Police in Norway have asked how a man’s body could have lain in his flat for nine years after he is believed to have died.
The man had been in his 60s and no-one reported him missing, police told Norwegian broadcaster NRK.
Police found the body in December last year in an apartment block in the capital, Oslo.
According to NRK, the body was found when a caretaker needed to enter the apartment for maintenance work.
Police say milk cartons and letters in the home suggested that the man had died in April 2011.
‘A special case’
Oslo police inspector Grete Lien Metlid told NRK: “We have thought a lot about it, my colleagues and people who have worked with this for many years.
“This is a special case, and it makes us ask questions about how it could happen.”
An autopsy showed the man had died from natural causes.
The Norwegian Labour and Welfare Administration (NAV) stopped sending his pension in 2018 when they could not contact him, the report says.
Not much is known about the man, but according to NRK he had been married a number of times and had children.
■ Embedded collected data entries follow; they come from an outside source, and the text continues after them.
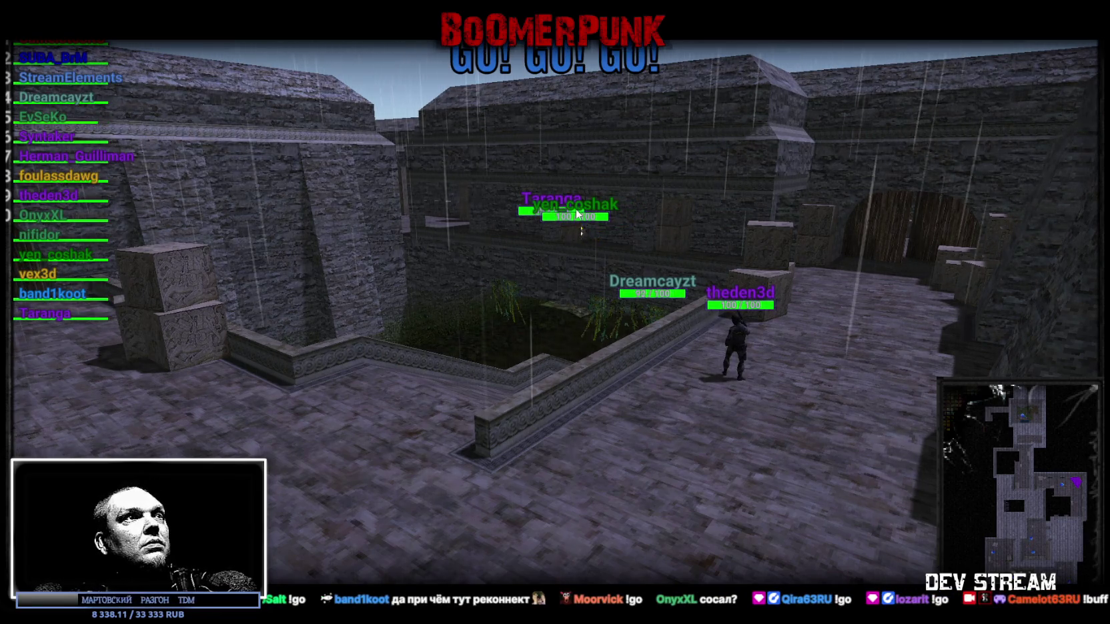
Pick a player in the scoreboard to follow them with a close camera during the online match.
{"action": "left_click", "coordinate": [56, 256]}
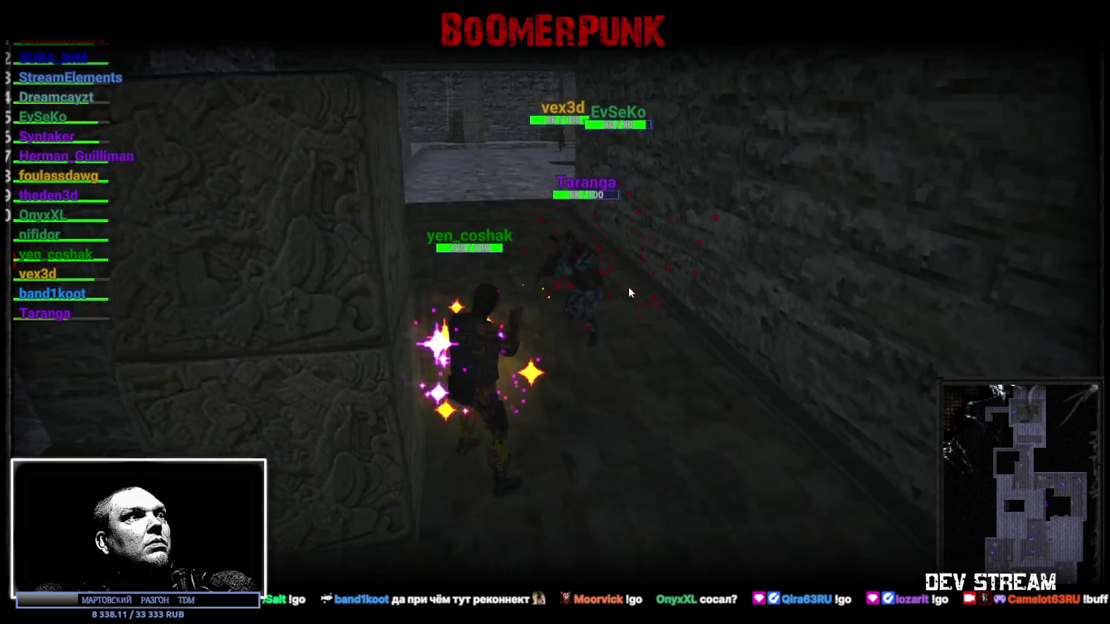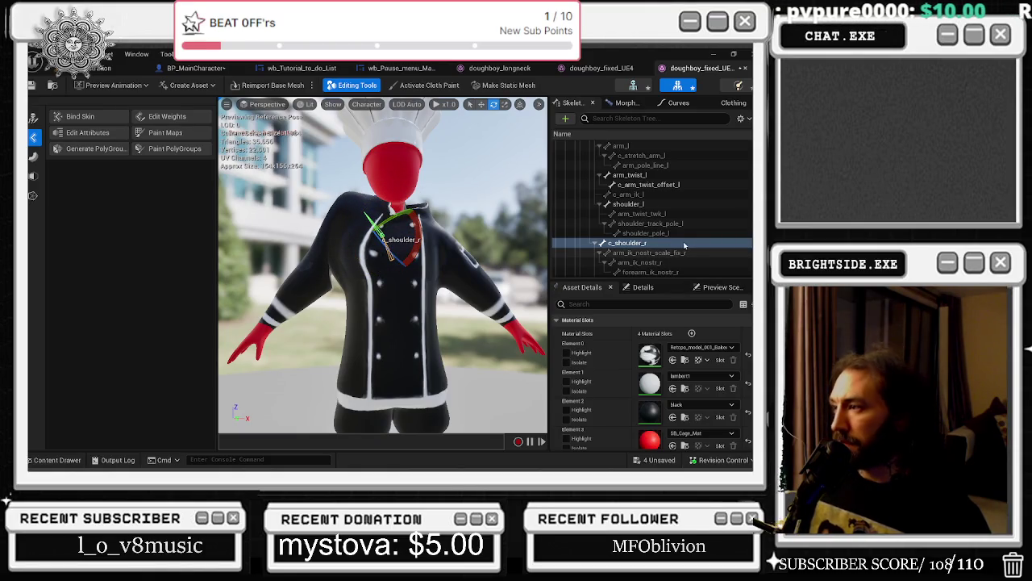
- Test-rotate the arm_twist_r and forearm_l bones, undoing each rotation
scroll(688, 244, "down", 3)
key("ctrl+z")
left_click(637, 253)
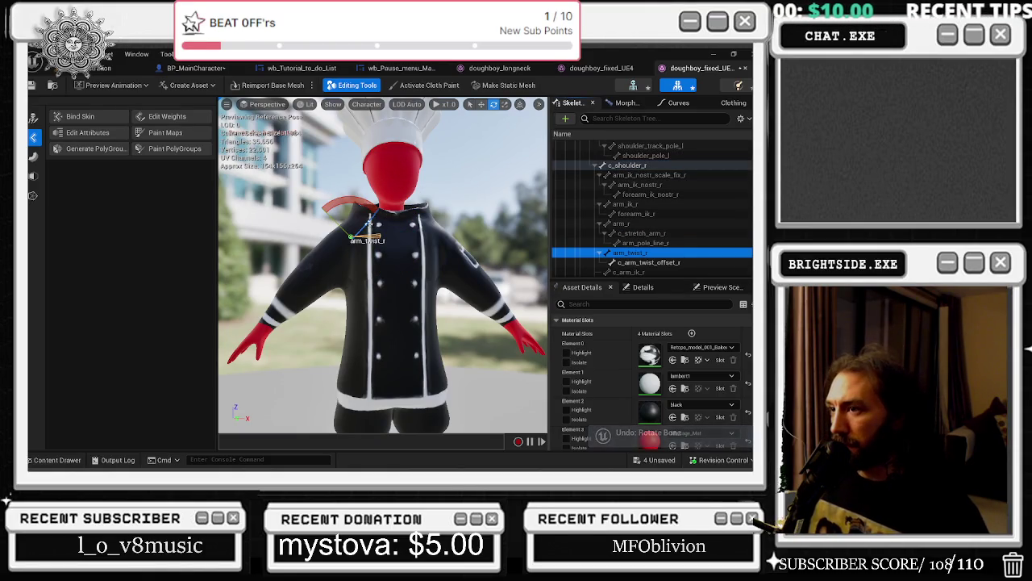
left_click_drag(320, 207, 342, 195)
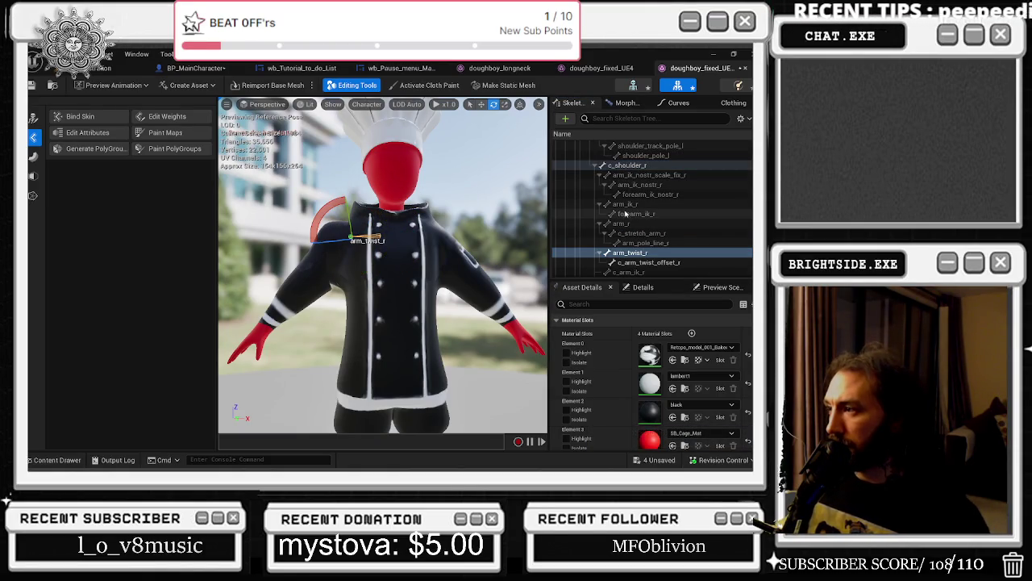
scroll(716, 239, "up", 3)
key("ctrl+z")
“Based on the picture we have, it is obviously a person who has chosen to have little contact with others,” Ms Lien Metlid told NRK.
He was not interested in talking to anyone, according to one neighbour.
Some in Norway say the case also highlights how technology is changing society.
“All his expenses were paid automatically from his bank account, everything was automatic,” said Prof Arne Krokan at the Norwegian University of Science and Technology.
“That’s something that would not have happened in the past. So if something strange happens, it’s possible nobody will notice.”